◆ **WHAT YOU HAVE TO DO**: Find each line in the records that contains the string "slice", and copy those lines.

◆ **EXTRACTED RECORDS**:
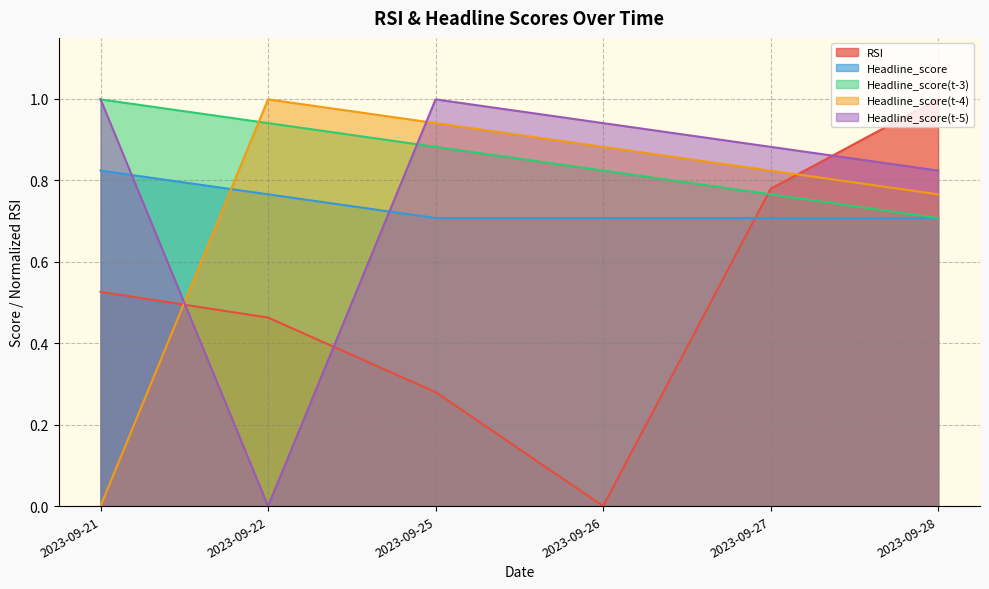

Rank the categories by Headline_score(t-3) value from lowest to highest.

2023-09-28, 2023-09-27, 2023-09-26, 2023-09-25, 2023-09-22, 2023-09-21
---
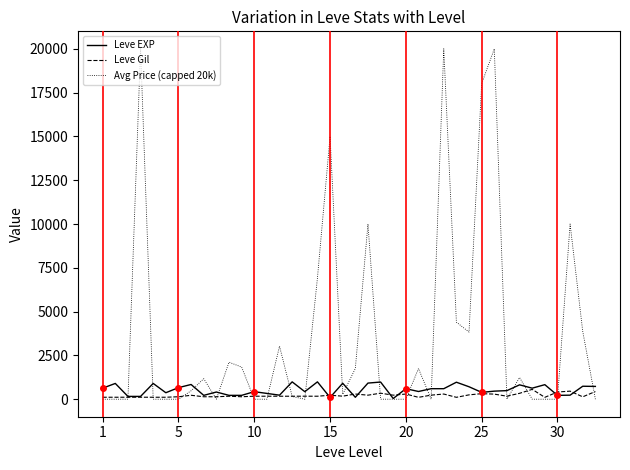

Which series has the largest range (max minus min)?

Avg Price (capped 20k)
==
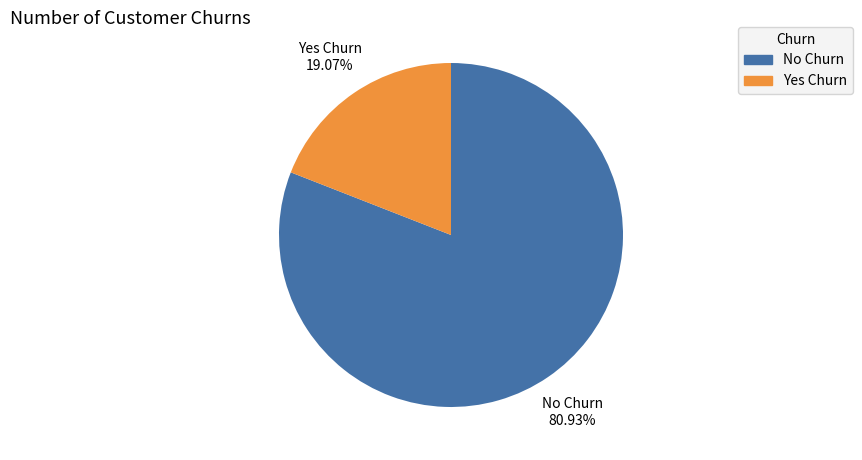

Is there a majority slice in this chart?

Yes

◆ **EXERCISE RESULT**:
Is there a majority slice in this chart?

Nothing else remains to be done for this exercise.